Sorry to cross post, forgot there was an actual lost pets section.

I know I've not been here for a while, but I come back with a plea for help.

Fridat at 5pm my friend let her dog out the front for a wee as she always does, and shut the door forgetting he was still out, 30 mins later opened the door and he was gone

The entire family are devastated.

They have put posters out, contacted local vets, police and dog wardens and nothing.

They have been driving about and on foot since it happened and no word.......

He is 7 years old, A Springer Spaniel, all over brown (no white line on his face) and answers to the name of Olly........please please help contact me if you hear anything or see him

07854 117968


----------



## ColliePower (Mar 9, 2008)

Im so sorry to have left it so long since I last posted about my friends missing springer spaniel who went missing in December 

With all the help from dogs lost, members on here who have posted to help the endless 'possible' sightings I have the most amazing news......

Ollie is home!!!!!

After 6 months staying with travellers in there caravan who then returned him to the RSPCA- he was scanned and then thanks to the microchip his mum was called and collected !!
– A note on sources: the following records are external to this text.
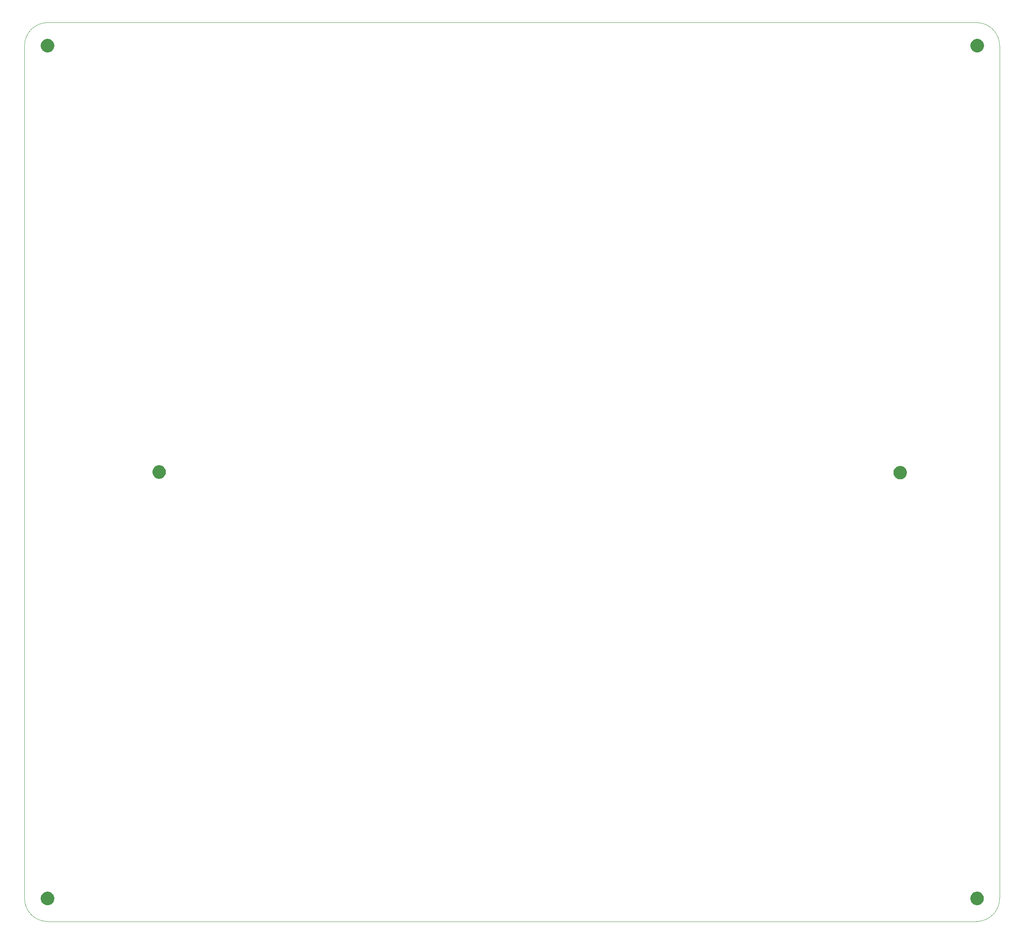
<source format=gbr>
%TF.GenerationSoftware,Altium Limited,Altium Designer,21.6.4 (81)*%
G04 Layer_Color=0*
%FSLAX43Y43*%
%MOMM*%
%TF.SameCoordinates,A962B9D3-E780-4B03-8A10-E236CC36F35F*%
%TF.FilePolarity,Positive*%
%TF.FileFunction,Profile,NP*%
%TF.Part,Single*%
G01*
G75*
%TA.AperFunction,Profile*%
%ADD203C,0.025*%
G36*
X30000Y98625D02*
X29852D01*
X29562Y98683D01*
X29289Y98796D01*
X29044Y98960D01*
X28835Y99169D01*
X28671Y99414D01*
X28558Y99687D01*
X28500Y99977D01*
Y100125D01*
Y100273D01*
X28558Y100563D01*
X28671Y100836D01*
X28835Y101081D01*
X29044Y101290D01*
X29289Y101454D01*
X29562Y101567D01*
X29852Y101625D01*
X30000D01*
X30148D01*
X30438Y101567D01*
X30711Y101454D01*
X30956Y101290D01*
X31165Y101081D01*
X31329Y100836D01*
X31442Y100563D01*
X31500Y100273D01*
Y100125D01*
Y99977D01*
X31442Y99687D01*
X31329Y99414D01*
X31165Y99169D01*
X30956Y98960D01*
X30711Y98796D01*
X30438Y98683D01*
X30148Y98625D01*
X30000D01*
D01*
D02*
G37*
G36*
X193500Y100000D02*
Y99852D01*
X193558Y99562D01*
X193671Y99289D01*
X193835Y99044D01*
X194044Y98835D01*
X194289Y98671D01*
X194562Y98558D01*
X194852Y98500D01*
X195000D01*
X195148D01*
X195438Y98558D01*
X195711Y98671D01*
X195956Y98835D01*
X196165Y99044D01*
X196329Y99289D01*
X196442Y99562D01*
X196500Y99852D01*
Y100000D01*
Y100148D01*
X196442Y100438D01*
X196329Y100711D01*
X196165Y100956D01*
X195956Y101165D01*
X195711Y101329D01*
X195438Y101442D01*
X195148Y101500D01*
X195000D01*
X194852D01*
X194562Y101442D01*
X194289Y101329D01*
X194044Y101165D01*
X193835Y100956D01*
X193671Y100711D01*
X193558Y100438D01*
X193500Y100148D01*
Y100000D01*
D01*
D02*
G37*
G36*
X5150Y193625D02*
X5002D01*
X4712Y193683D01*
X4439Y193796D01*
X4194Y193960D01*
X3985Y194169D01*
X3821Y194414D01*
X3708Y194687D01*
X3650Y194977D01*
Y195125D01*
Y195273D01*
X3708Y195563D01*
X3821Y195836D01*
X3985Y196081D01*
X4194Y196290D01*
X4439Y196454D01*
X4712Y196567D01*
X5002Y196625D01*
X5150D01*
X5298D01*
X5588Y196567D01*
X5861Y196454D01*
X6106Y196290D01*
X6315Y196081D01*
X6479Y195836D01*
X6592Y195563D01*
X6650Y195273D01*
Y195125D01*
Y194977D01*
X6592Y194687D01*
X6479Y194414D01*
X6315Y194169D01*
X6106Y193960D01*
X5861Y193796D01*
X5588Y193683D01*
X5298Y193625D01*
X5150D01*
D01*
D02*
G37*
G36*
X3650Y5125D02*
Y4977D01*
X3708Y4687D01*
X3821Y4414D01*
X3985Y4169D01*
X4194Y3960D01*
X4439Y3796D01*
X4712Y3683D01*
X5002Y3625D01*
X5150D01*
X5298D01*
X5588Y3683D01*
X5861Y3796D01*
X6106Y3960D01*
X6315Y4169D01*
X6479Y4414D01*
X6592Y4687D01*
X6650Y4977D01*
Y5125D01*
Y5273D01*
X6592Y5563D01*
X6479Y5836D01*
X6315Y6081D01*
X6106Y6290D01*
X5861Y6454D01*
X5588Y6567D01*
X5298Y6625D01*
X5150D01*
X5002D01*
X4712Y6567D01*
X4439Y6454D01*
X4194Y6290D01*
X3985Y6081D01*
X3821Y5836D01*
X3708Y5563D01*
X3650Y5273D01*
Y5125D01*
D01*
D02*
G37*
G36*
X210650Y195125D02*
Y194977D01*
X210708Y194687D01*
X210821Y194414D01*
X210985Y194169D01*
X211194Y193960D01*
X211439Y193796D01*
X211712Y193683D01*
X212002Y193625D01*
X212150D01*
X212298D01*
X212588Y193683D01*
X212861Y193796D01*
X213106Y193960D01*
X213315Y194169D01*
X213479Y194414D01*
X213592Y194687D01*
X213650Y194977D01*
Y195125D01*
Y195273D01*
X213592Y195563D01*
X213479Y195836D01*
X213315Y196081D01*
X213106Y196290D01*
X212861Y196454D01*
X212588Y196567D01*
X212298Y196625D01*
X212150D01*
X212002D01*
X211712Y196567D01*
X211439Y196454D01*
X211194Y196290D01*
X210985Y196081D01*
X210821Y195836D01*
X210708Y195563D01*
X210650Y195273D01*
Y195125D01*
D01*
D02*
G37*
G36*
X210625Y5125D02*
Y4977D01*
X210683Y4687D01*
X210796Y4414D01*
X210960Y4169D01*
X211169Y3960D01*
X211414Y3796D01*
X211687Y3683D01*
X211977Y3625D01*
X212125D01*
X212273D01*
X212563Y3683D01*
X212836Y3796D01*
X213081Y3960D01*
X213290Y4169D01*
X213454Y4414D01*
X213567Y4687D01*
X213625Y4977D01*
Y5125D01*
Y5273D01*
X213567Y5563D01*
X213454Y5836D01*
X213290Y6081D01*
X213081Y6290D01*
X212836Y6454D01*
X212563Y6567D01*
X212273Y6625D01*
X212125D01*
X211977D01*
X211687Y6567D01*
X211414Y6454D01*
X211169Y6290D01*
X210960Y6081D01*
X210796Y5836D01*
X210683Y5563D01*
X210625Y5273D01*
Y5125D01*
D01*
D02*
G37*
D203*
X25Y4960D02*
G03*
X5150Y-2I5125J165D01*
G01*
D02*
G03*
X5151Y-2I-0J127D01*
G01*
X211998Y-2D01*
X212125D01*
D02*
G03*
X212148Y-0I0J127D01*
G01*
D02*
G03*
X217127Y5125I-148J5125D01*
G01*
X217127Y195125D01*
D02*
G03*
X217127Y195128I-127J-0D01*
G01*
D02*
G02*
X217127Y195125I-1282J-2D01*
G01*
Y195128D01*
D02*
G03*
X212179Y200249I-5127J-3D01*
G01*
D02*
G03*
X212152Y200252I-28J-124D01*
G01*
X5153Y200252D01*
D02*
G03*
X5150Y200252I-3J-127D01*
G01*
D02*
G03*
X23Y195125I0J-5127D01*
G01*
D02*
G03*
X23Y195116I127J-0D01*
G01*
D02*
G03*
X-2Y195039I102J-76D01*
G01*
X-2Y5039D01*
D02*
G03*
X25Y4960I127J0D01*
G01*
%TF.MD5,a0d75f5fcdf132ce4fc8c9cd71c5fe18*%
M02*

</source>
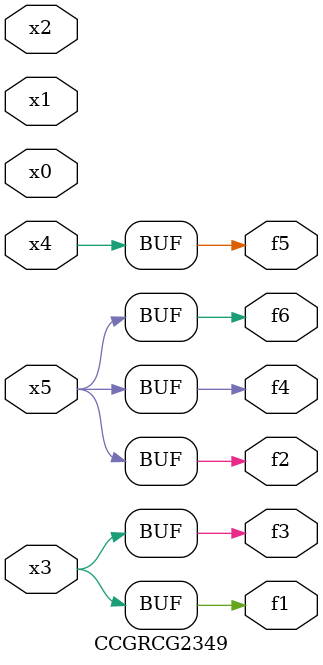
<source format=v>
module CCGRCG2349(
	input x0, x1, x2, x3, x4, x5,
	output f1, f2, f3, f4, f5, f6
);
	assign f1 = x3;
	assign f2 = x5;
	assign f3 = x3;
	assign f4 = x5;
	assign f5 = x4;
	assign f6 = x5;
endmodule

</source>
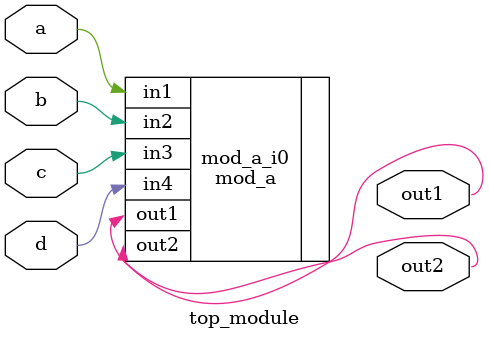
<source format=v>

`default_nettype none

module top_module (
    input   a,
    input   b,
    input   c,
    input   d,
    output  out1,
    output  out2
);

    mod_a mod_a_i0 (
        .out1   ( out1  ),
        .out2   ( out2  ),
        .in1    ( a     ),
        .in2    ( b     ),
        .in3    ( c     ),
        .in4    ( d     )
    );

endmodule
</source>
It is the most amazing miracle and the family as still in floods of tears or happiness

So please, to all that helped- thank you!!!!

To anyone missing a family pet, 4 words to never forget

Don't give up hope ! X


----------



## hazel pritchard (Jun 28, 2009)

Fantastic news
:thumbup1::thumbup1::thumbup1:
Thank goodness he was chipped


----------



## Rolosmum (Oct 29, 2010)

Amazing! so happy for them, weird that the travellers gave him to the rspca!


----------